● Dataset excerpts:
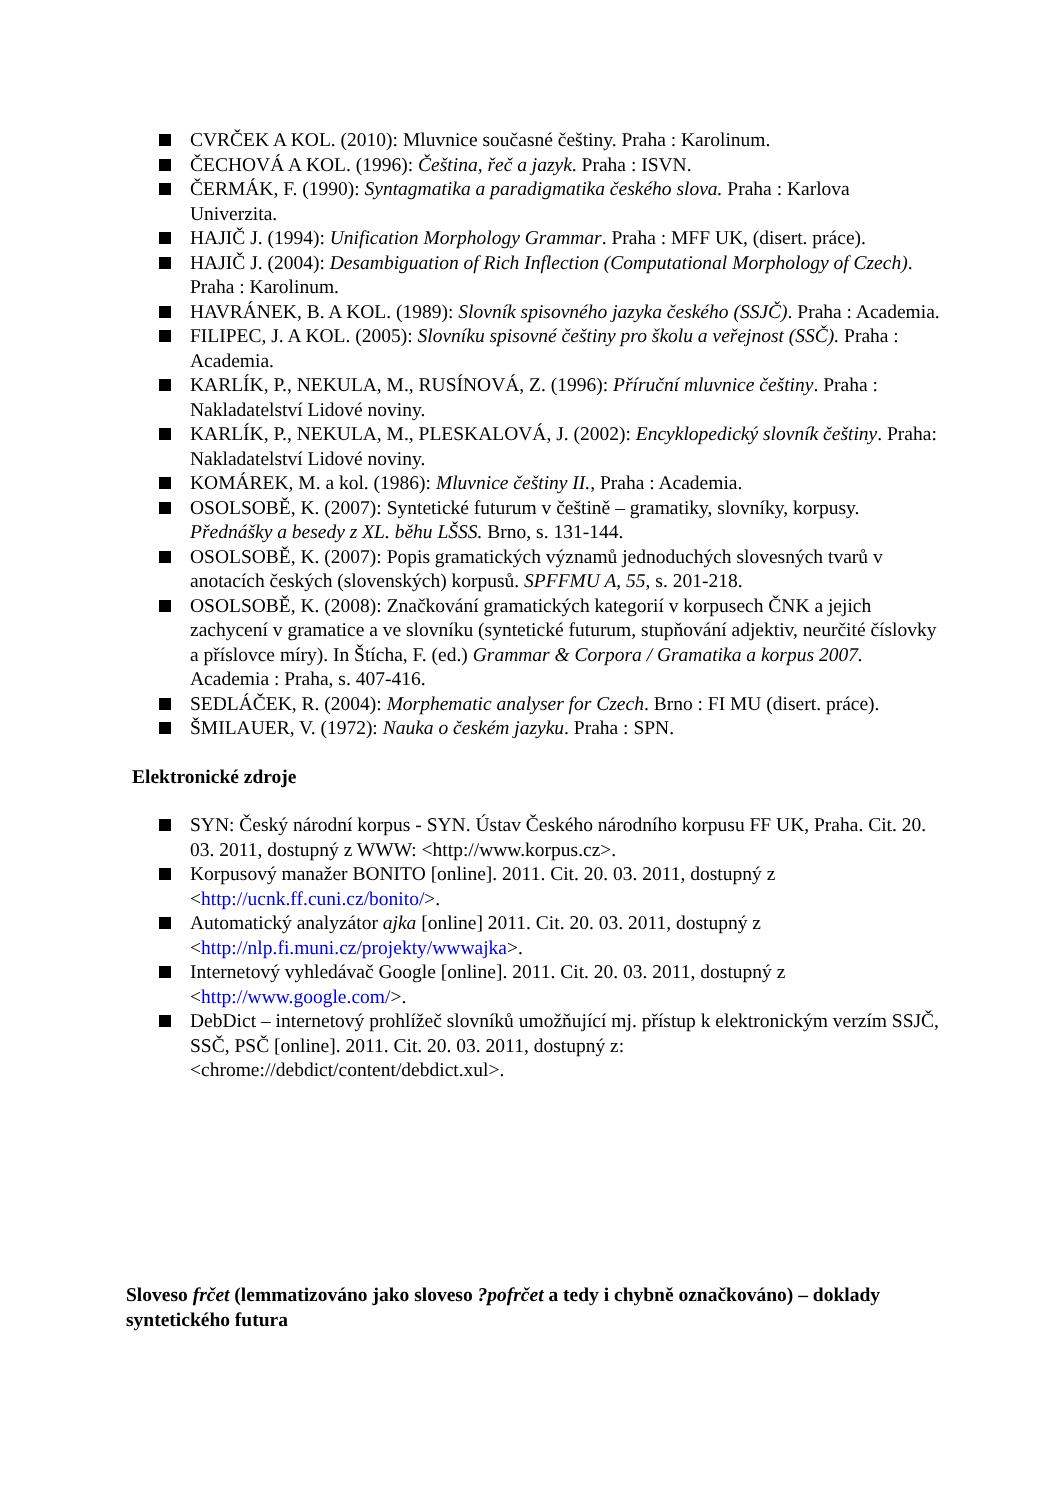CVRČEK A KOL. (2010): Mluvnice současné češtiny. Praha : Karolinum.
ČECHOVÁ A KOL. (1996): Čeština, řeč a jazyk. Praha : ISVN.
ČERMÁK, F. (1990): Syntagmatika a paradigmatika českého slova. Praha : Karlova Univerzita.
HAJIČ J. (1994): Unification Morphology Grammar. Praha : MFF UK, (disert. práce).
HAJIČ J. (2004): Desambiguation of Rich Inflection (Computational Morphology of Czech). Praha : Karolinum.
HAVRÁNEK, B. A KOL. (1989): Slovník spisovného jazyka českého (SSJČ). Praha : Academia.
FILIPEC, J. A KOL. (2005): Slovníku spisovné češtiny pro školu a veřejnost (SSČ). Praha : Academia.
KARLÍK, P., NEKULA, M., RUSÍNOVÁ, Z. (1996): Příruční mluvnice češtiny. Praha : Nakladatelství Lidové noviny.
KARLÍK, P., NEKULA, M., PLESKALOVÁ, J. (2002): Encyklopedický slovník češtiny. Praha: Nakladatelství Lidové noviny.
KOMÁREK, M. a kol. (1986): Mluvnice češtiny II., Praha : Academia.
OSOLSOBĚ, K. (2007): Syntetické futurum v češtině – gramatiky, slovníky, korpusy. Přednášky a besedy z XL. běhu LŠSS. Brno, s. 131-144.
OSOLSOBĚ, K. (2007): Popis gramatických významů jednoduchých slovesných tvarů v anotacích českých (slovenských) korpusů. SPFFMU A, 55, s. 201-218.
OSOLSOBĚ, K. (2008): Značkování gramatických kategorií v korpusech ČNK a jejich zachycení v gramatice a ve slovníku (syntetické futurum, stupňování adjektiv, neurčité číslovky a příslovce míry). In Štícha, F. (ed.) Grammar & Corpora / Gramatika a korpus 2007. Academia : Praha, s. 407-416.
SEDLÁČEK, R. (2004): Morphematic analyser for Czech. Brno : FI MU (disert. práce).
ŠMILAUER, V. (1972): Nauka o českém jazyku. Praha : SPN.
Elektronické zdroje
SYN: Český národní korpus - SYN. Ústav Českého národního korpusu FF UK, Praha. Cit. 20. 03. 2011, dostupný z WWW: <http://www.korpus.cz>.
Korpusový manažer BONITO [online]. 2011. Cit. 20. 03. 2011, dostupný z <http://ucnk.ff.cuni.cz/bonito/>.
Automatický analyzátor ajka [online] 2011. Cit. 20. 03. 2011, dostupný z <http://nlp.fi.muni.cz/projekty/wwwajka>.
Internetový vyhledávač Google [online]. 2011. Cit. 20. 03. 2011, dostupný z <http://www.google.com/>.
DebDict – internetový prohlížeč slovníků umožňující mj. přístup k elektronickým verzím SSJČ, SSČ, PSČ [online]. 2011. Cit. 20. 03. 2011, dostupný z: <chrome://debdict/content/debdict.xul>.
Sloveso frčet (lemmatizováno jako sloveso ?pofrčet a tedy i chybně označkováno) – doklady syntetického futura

● The problem:
When you reach the line containing "KARLÍK, P., NEKULA, M., PLESKALOVÁ, J." in the data above, retype it and each line after it through the final one, exactly as written.

● Reply:
KARLÍK, P., NEKULA, M., PLESKALOVÁ, J. (2002): Encyklopedický slovník češtiny. Praha: Nakladatelství Lidové noviny.
KOMÁREK, M. a kol. (1986): Mluvnice češtiny II., Praha : Academia.
OSOLSOBĚ, K. (2007): Syntetické futurum v češtině – gramatiky, slovníky, korpusy. Přednášky a besedy z XL. běhu LŠSS. Brno, s. 131-144.
OSOLSOBĚ, K. (2007): Popis gramatických významů jednoduchých slovesných tvarů v anotacích českých (slovenských) korpusů. SPFFMU A, 55, s. 201-218.
OSOLSOBĚ, K. (2008): Značkování gramatických kategorií v korpusech ČNK a jejich zachycení v gramatice a ve slovníku (syntetické futurum, stupňování adjektiv, neurčité číslovky a příslovce míry). In Štícha, F. (ed.) Grammar & Corpora / Gramatika a korpus 2007. Academia : Praha, s. 407-416.
SEDLÁČEK, R. (2004): Morphematic analyser for Czech. Brno : FI MU (disert. práce).
ŠMILAUER, V. (1972): Nauka o českém jazyku. Praha : SPN.
Elektronické zdroje
SYN: Český národní korpus - SYN. Ústav Českého národního korpusu FF UK, Praha. Cit. 20. 03. 2011, dostupný z WWW: <http://www.korpus.cz>.
Korpusový manažer BONITO [online]. 2011. Cit. 20. 03. 2011, dostupný z <http://ucnk.ff.cuni.cz/bonito/>.
Automatický analyzátor ajka [online] 2011. Cit. 20. 03. 2011, dostupný z <http://nlp.fi.muni.cz/projekty/wwwajka>.
Internetový vyhledávač Google [online]. 2011. Cit. 20. 03. 2011, dostupný z <http://www.google.com/>.
DebDict – internetový prohlížeč slovníků umožňující mj. přístup k elektronickým verzím SSJČ, SSČ, PSČ [online]. 2011. Cit. 20. 03. 2011, dostupný z: <chrome://debdict/content/debdict.xul>.
Sloveso frčet (lemmatizováno jako sloveso ?pofrčet a tedy i chybně označkováno) – doklady syntetického futura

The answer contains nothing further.